**TASKS**:
[a] Render this sentence from the Robert Kochiev article below in Spanish: "In 1989, he graduated from the North Ossetian State Medical Institute with a degree in pediatrics."
[b] Using the Robert Kochiev article below, answer each item, marking your answers (i), (ii), (iii):
(i) In what city was Kochiev born?
(ii) What post did he hold at Sevospotrebsoyuz from 1993 to 2005?
(iii) By how much did the "Rakurs" plant underpay its taxes?
[c] Extend the Robert Kochiev article below, picking up after its final sentence.

**PAGE EXTRACT**:
Robert Ivanovich Kochiev (Роберт Иванович Кочиев; born March 16, 1966, Tskhinvali) is a Russian political figure and a deputy of the 6th and 8th State Dumas.

From 2007 to 2011, Kochiev was the deputy of the Parliament of the Republic of North Ossetia–Alania of the 4th convocation. In 2011, he was elected deputy of the 6th State Duma from the North Ossetia–Alania constituency. From 2017 to 2021, he was the deputy of the Parliament of the Republic of North Ossetia–Alania of the 6th convocation. Since September 2021, he has served as deputy of the 8th State Duma.

== Biography ==
In 1989, he graduated from the North Ossetian State Medical Institute with a degree in pediatrics.

From 1993 to 2005, he worked at the Vladikavkaz trade and production enterprise Sevospotrebsoyuz as Deputy General Director. From 2005 to 2011, he served as General Director of Zabava LLC.

In 2007, he was elected to the Parliament of the Republic of North Ossetia–Alania of the fourth convocation on the Communist Party (CPRF) list.

In 2011, he ran for the State Duma as part of the CPRF candidate list and, following the allocation of mandates, became a deputy of the State Duma of the 6th convocation.

In 2016, he ran for the State Duma of the 7th convocation both in a single-mandate district and on the CPRF party list. A few days before the election, he withdrew his candidacy in the single-mandate district and did not win a mandate through the CPRF list.

== Allegations of Illegal Business Activities ==
In 2023, Russian law enforcement and judicial authorities launched proceedings related to the bankrupt alcohol plant “Rakurs” in Vladikavkaz, which had underpaid 1.4 billion rubles in taxes to the state budget. In media reports on the matter, Robert Kochiev is referred to as the shadow owner of the plant and a “vodka king” — despite the fact that, under the law, serving State Duma deputies are prohibited from engaging in such activities.

The courts of first and second instance of the North Caucasus District agreed with the arguments of the Federal Tax Service, the Deposit Insurance Agency, and the Prosecutor’s Office of Vladikavkaz, and held Kochiev subsidiarily liable for the obligations of LLC “Rakurs,” recognizing him as the main beneficiary and controlling person of the enterprise. A criminal case was opened on the grounds of deliberate bankruptcy of the company. The Arbitration Court of the Republic of North Ossetia–Alania placed an arrest on Kochiev’s property and funds, with the total value exceeding 3.4 billion rubles.

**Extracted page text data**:
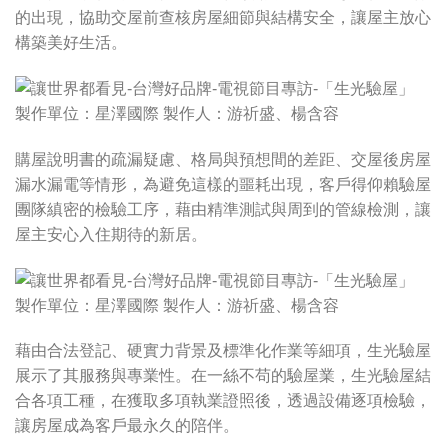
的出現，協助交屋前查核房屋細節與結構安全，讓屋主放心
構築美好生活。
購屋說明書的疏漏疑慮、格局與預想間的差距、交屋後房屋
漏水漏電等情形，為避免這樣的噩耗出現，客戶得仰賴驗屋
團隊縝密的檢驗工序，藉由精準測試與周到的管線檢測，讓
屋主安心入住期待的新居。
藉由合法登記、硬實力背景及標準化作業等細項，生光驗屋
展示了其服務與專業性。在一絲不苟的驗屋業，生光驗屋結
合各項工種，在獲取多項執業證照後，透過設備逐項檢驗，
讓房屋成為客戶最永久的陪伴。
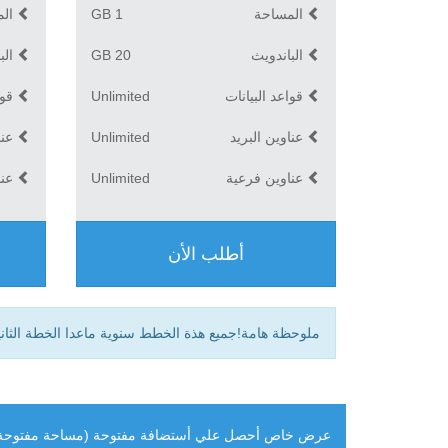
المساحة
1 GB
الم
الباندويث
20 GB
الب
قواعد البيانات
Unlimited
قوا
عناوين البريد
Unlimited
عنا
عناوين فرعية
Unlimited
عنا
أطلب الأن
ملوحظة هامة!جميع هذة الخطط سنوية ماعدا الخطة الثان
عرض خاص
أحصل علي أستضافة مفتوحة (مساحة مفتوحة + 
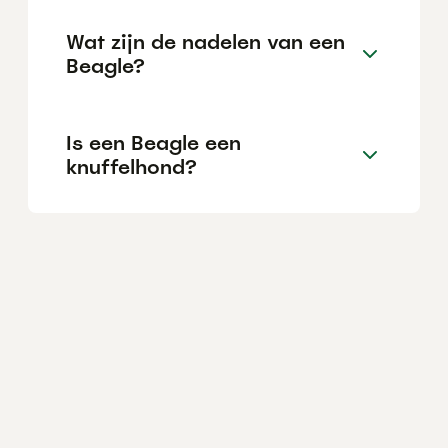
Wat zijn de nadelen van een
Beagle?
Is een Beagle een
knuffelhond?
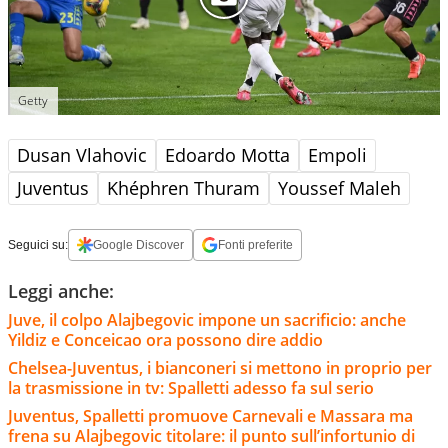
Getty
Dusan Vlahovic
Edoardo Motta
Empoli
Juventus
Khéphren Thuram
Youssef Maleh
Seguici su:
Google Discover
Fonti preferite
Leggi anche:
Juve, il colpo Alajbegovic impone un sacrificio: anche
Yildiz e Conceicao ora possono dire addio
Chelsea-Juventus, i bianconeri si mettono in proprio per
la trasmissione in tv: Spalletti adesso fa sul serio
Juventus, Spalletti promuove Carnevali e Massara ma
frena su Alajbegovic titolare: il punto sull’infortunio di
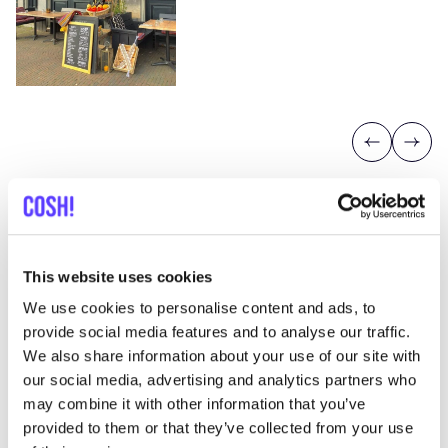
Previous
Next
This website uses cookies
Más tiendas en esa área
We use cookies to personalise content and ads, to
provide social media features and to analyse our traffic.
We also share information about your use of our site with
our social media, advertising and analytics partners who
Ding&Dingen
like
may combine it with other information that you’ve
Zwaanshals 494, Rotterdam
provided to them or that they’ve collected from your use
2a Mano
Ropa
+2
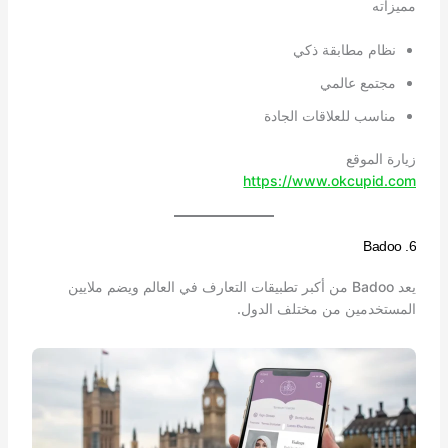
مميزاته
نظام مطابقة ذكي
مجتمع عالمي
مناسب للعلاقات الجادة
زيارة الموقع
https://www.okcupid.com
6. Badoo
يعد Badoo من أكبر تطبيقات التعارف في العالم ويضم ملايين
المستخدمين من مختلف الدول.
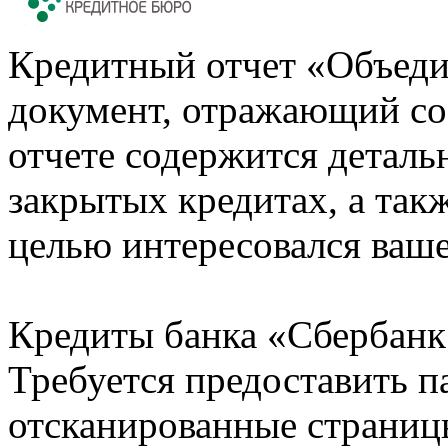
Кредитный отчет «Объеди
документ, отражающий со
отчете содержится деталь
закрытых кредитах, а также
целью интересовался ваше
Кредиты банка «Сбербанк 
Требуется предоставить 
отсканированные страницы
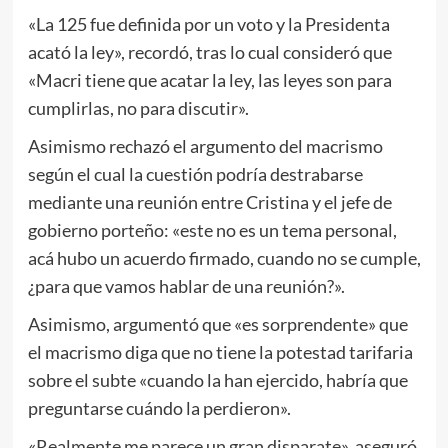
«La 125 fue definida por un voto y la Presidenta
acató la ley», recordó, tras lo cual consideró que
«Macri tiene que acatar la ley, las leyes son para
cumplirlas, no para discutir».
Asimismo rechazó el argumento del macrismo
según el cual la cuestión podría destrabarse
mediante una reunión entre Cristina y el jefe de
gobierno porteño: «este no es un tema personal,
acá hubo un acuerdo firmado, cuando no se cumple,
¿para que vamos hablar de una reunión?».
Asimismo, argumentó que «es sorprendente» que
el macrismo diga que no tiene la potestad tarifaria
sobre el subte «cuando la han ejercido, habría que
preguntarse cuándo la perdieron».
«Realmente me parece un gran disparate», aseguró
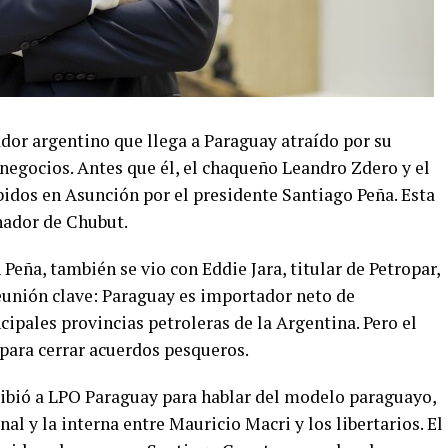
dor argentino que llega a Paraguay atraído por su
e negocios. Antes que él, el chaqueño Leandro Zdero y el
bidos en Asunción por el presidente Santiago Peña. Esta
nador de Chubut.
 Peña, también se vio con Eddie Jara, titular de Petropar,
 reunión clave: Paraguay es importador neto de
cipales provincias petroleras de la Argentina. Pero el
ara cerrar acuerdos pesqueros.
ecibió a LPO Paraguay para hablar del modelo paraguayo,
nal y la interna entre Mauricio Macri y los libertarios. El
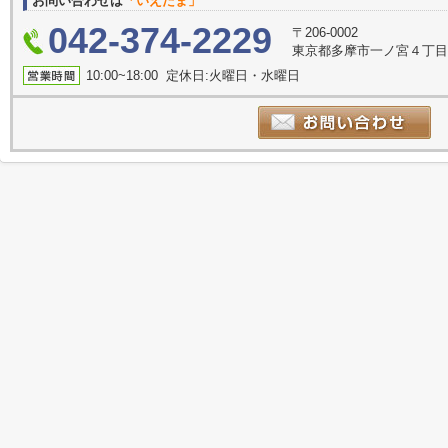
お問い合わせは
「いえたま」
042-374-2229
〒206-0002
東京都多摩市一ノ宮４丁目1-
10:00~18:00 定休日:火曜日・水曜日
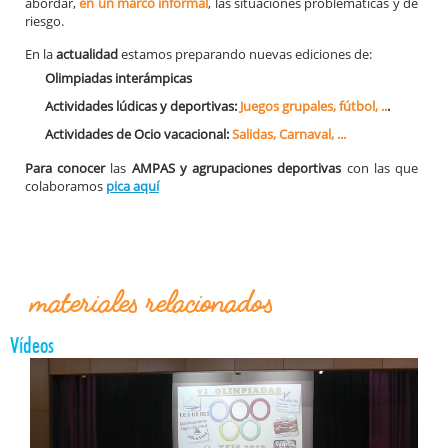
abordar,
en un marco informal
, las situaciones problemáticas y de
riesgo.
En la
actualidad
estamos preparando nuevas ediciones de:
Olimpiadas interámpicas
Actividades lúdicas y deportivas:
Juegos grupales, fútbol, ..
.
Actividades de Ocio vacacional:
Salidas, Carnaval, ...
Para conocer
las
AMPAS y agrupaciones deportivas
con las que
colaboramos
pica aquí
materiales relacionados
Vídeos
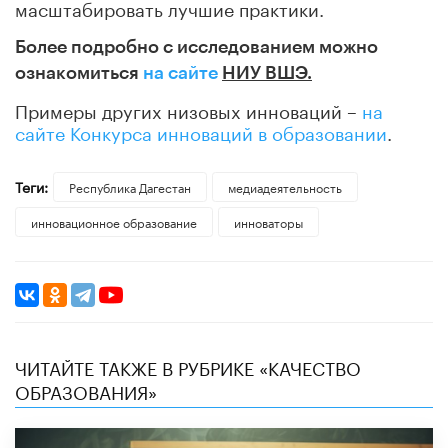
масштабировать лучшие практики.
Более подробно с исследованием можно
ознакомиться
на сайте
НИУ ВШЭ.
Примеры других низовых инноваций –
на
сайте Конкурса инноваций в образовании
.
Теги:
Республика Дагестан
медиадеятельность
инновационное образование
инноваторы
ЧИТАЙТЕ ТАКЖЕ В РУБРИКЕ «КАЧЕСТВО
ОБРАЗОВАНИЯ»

**RESPONSES**:
[a] En 1989 se graduó del Instituto Médico Estatal de Osetia del Norte con un título en pediatría.

[b]
(i) Tskhinvali
(ii) Deputy General Director
(iii) 1.4 billion rubles

[c]
The Arbitration Court is also considering a case involving an entire network of alcohol-related companies allegedly controlled by Kochiev and implicated in fraudulent schemes. “Special attention is being given to the investigation of criminal cases initiated based on materials from a prosecutor’s inspection into wage arrears (over two months) ... The progress of these investigations is under special control of the Prosecutor’s Office,” the media reported. A final court decision recognizing State Duma deputy Robert Kochiev as the controlling person of LLC “Rakurs” could result in multiple criminal cases being initiated against him.

Despite facing prosecution, while remaining in his position as a State Duma deputy, Kochiev opposed an anti-corruption bill regulating the vodka business that was introduced in parliament. To combat abuses, amendments to the law “On State Regulation of the Production and Circulation of Ethyl Alcohol, Alcoholic and Alcohol-Containing Products” were proposed. Among other measures, the amendments introduce the concept of a “list of persons with an unsatisfactory business reputation” and increase the minimum authorized capital requirement for alcohol producers (from 10 million to 100 million rubles). Kochiev spoke against these measures in the State Duma, claiming they hinder business. The press notes that after his remarks, the State Duma’s administrative apparatus may initiate an inquiry into a potential conflict of interest.

== Sanctions ==
He was sanctioned by the UK government in 2022 in relation to the Russo-Ukrainian War.